Organisasi adalah kumpulan dari berbagai unsur individu atau personil. Maka tidak heran bilamana dalam organisasi sering terjadi perselisihan paham atau beda pendapat, saling menyalahkan dan saling menjatuhkan antara satu sama lainnya. Mengapa dalam rumah tangga selalu ribut, antara suami dan istri, anak dan orang tua, kakak dan adik, mertua dan menantu; Atau dalam lingkungan rumah tangga, teman sama sahabat, famili dan saudara, tetangga sama tetangga. Pada dasarnya adalah kita tidak memahami atau mengetahui alam pikiran diri kita sendiri dan alam pikiran orang lain.

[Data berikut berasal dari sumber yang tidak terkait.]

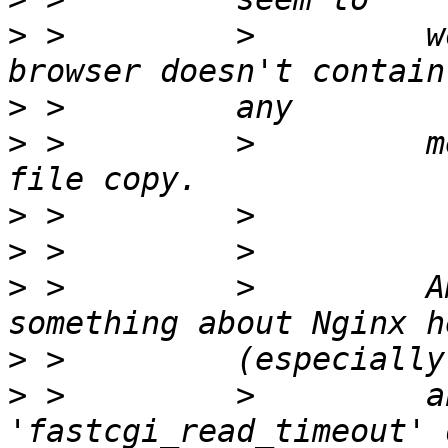
>
 >         >         w
>
>
 >         >         m
>
>
>
 >         >         A
>
>
 >         >         a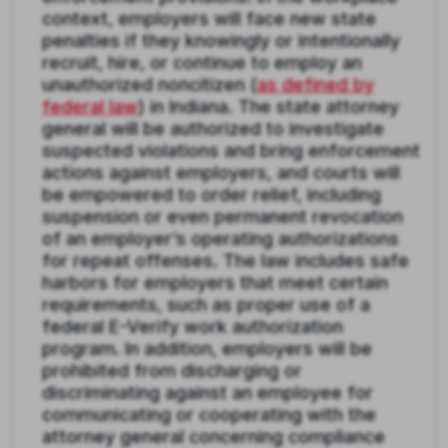
context, employers will face new state
penalties if they knowingly or intentionally
recruit, hire, or continue to employ an
unauthorized noncitizen (
as defined by
federal law
) in Indiana. The state attorney
general will be authorized to investigate
suspected violations and bring enforcement
actions against employers, and courts will
be empowered to order relief, including
suspension or even permanent revocation
of an employer’s operating authorizations
for repeat offenses. The law includes safe
harbors for employers that meet certain
requirements, such as proper use of a
federal E-Verify work authorization
program. In addition, employers will be
prohibited from discharging or
discriminating against an employee for
communicating or cooperating with the
attorney general concerning compliance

Sebagai contoh, mengapa anak ribut sama orang tua? Mungkin kita akan langsung mevonis sang anaklah yang salah, dia tidak menurut atau tunduk pada perintah orang tua. Sepertinya pernyataan itu benar seratus persen. Tetapi, saya akan mencoba memberikan sajian lain daripada yang mungkin selama ini kita telah ketahui. Di atas tadi telah dijelaskan bahwa, kita ini tidak peka atau tidak mampu benar, untuk mengetahui sejauhmana kondisi dan situasi pikiran orang lain. Maka demikian pula sesungguhnya sang orang tua, tidak memahami jelas kondisi pikiran anaknya, sehingga terjadi keributan. Coba kita bayangkan, sang anak pagi-pagi sudah berangkat sekolah, di sana dia langsung dihadapkan dengan banyak dan rumitnya pelajaran sekolah yang harus diselesaikan. Sore hari pulang ke rumah dalam kondisi pikiran yang penat, tegang dan setres. Tiba-tiba orang tua langsung menghakimi dengan kata-kata yang keras, disuruh begini dan begitu. Dalam komdisi seperti itu saya gambarkan, seperti orang mau menuangkan air madu atau air susu kedalam gelas, tetapi orang tersebut tidak melihat jelas gelasnya, apakah sudah penuh dengan air atau kosong. Kita bisa membayangkan bilamana gelas itu ternyata penuh dengan air, apa yang terjadi, walau air itu sangat bermanfaat atau berkasiat tetapi air itu akan tumpah dengan sia-sia.

Pemahaman seperti inilah yang dewasa ini langka kita miliki, sehigga tidak heran bilamana antara kita sering terjadi keributan dan percekcokan. Oleh karena itu, mari di awal tahun baru ini kita tingkatkan pemahaman dan penyelaman Dhamma, sehingga kita memahami Dhamma tidak setengah-setengah. Selain kita buka harapan dan cita-cita baru semoga apa yang ditahun 1998 belum tercapai bisa terealisasi di tahun ini.